While the plot largely remains the same, there are a few significant changes to the characters involved:

In the first Cape Fear, Robert Mitchum’s Max Cady was an arrogant, swaggering brute.  In the remake, Robert De Niro’s Cady is still an arrogant, swaggering brute but he’s now also an evangelical who is tattooed with bible verses and who speaks in tongues.  Cape Fear‘s approach to Cady’s religion is so over-the-top that it almost makes Stephen King’s approach to religious characters seem subtle and nuanced.  De Niro also speaks in a broad Southern accent.  Occasionally, De Niro gets the accent right but most of the time, he sounds like he’s in a Vermont community theater production of Cat On A Hot Tin Roof.

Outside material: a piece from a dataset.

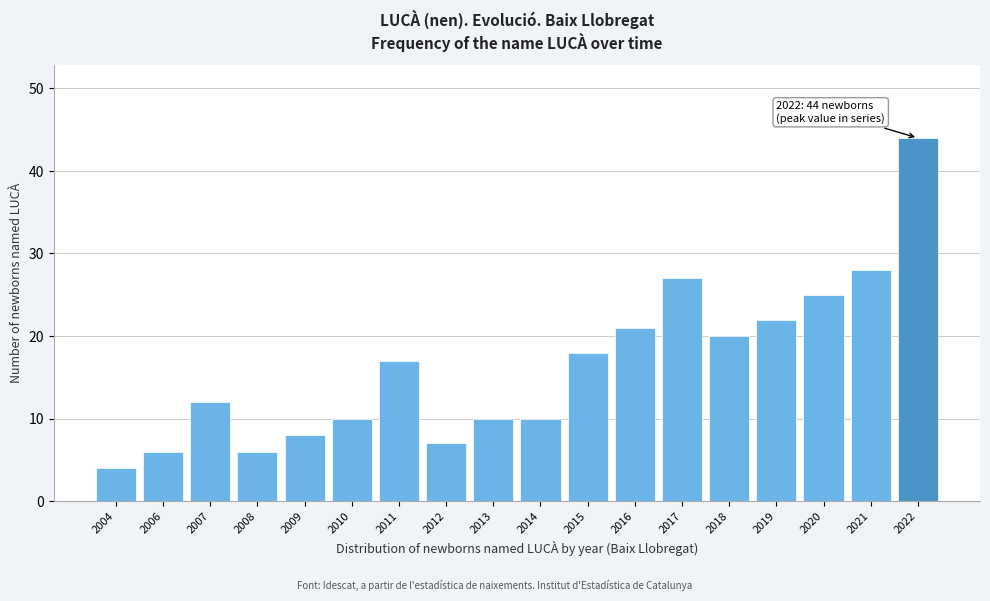

Reading left to right, transcribe all the data shown in this chart.

4	6	12	6	8	10	17	7	10	10	18	21	27	20	22	25	28	44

In the first Cape Fear, Gregory Peck’s Sam Bowden was a lawyer who caught Max while Max was attacking a woman and who then testified against Max in court.  That’s not the case with the remake’s version of Sam Bowden.  Despite being played by Nick Nolte, the remake’s Sam Bowden is such a wimp that you can’t help but dislike him.  His wife (Jessica Lange) doesn’t trust him.  His teenage daughter (Juliette Lewis) resents him and his attempts to control her life.  In this version, Sam didn’t testify against Max in court.  Instead, Sam was Max’s lawyer and withheld evidence that could have secured Max’s acquittal.  What Sam didn’t realize is that Max would spend his time in prison studying the law and that Max would eventually figure out what Sam did.

As in the original film, Max shows up in North Carolina and proceeds to stalk the Bowdens.  Unlike Mitchum, who was all quiet menace, De Niro plays Max as being loud and obnoxious, the type who will sit in a theater, light a cigar, and intentionally laugh at the top of his lungs.  Max knows enough about the law that he knows exactly what he can get away with.  He poisons Sam’s dog.  He rapes Sam’s associate, Lori (played, in a heart-breaking performance, by Ileana Douglas).  In one of the film’s most unsettling scenes, he pretends to be the new drama teacher and toys with Sam’s daughter.

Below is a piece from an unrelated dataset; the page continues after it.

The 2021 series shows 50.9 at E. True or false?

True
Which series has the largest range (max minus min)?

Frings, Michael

With the help of a private eye (Joe Don Baker), Sam tries to get Max out of his life.  Eventually, Sam pretends to be out-of-town, all as part of a ruse to get Max to break into his house so that he can be shot in self-defense.  It’s here that Nolte’s wimpy performance becomes an issue.  It’s impossible not to laugh at the sight of Sam, all hunched down and desperately trying to run from room to room without being spotted through any of the windows.

To a certain extent, I suspect that were meant to see Sam as being a rather pathetic figure.  Scorsese doesn’t really seem to have much sympathy for him or his dysfunctional family.  If anything, the film seems to argue that Sam has been a bad lawyer, a bad husband, and a bad father and Max has been sent as a type of divine retribution.  Only by defeating Max can Sam find forgiveness and hope to have the type of life that Gregory Peck enjoyed in the first movie.

Scorsese’s Cape Fear is an uneasy mishmash of styles.  Is it an art film, a religious allegory, a horror film, or just a generic thriller?  It doesn’t seem to be sure.  Cape Fear‘s a Scorsese film so, of course, it’s always going to be worth watching.  But there are times when the film definitely runs the risk of overdosing on style.  Sometimes, Scorsese seems to be trying too hard to remind everyone that he’s a legitimately great director and ends up getting so invested in the film’s visuals that he runs the risk of losing the story.  De Niro has some scenes in which he is genuinely chilling but then he has other scenes where he is basically just a live action cartoon character.  The same can be said of the film itself.  It’s always watchable.  At times, it’s rather frightening.  But other times, it’s just too cartoonish to be effective.

If anything, this remake proves that sometimes, it’s best to keep things simple.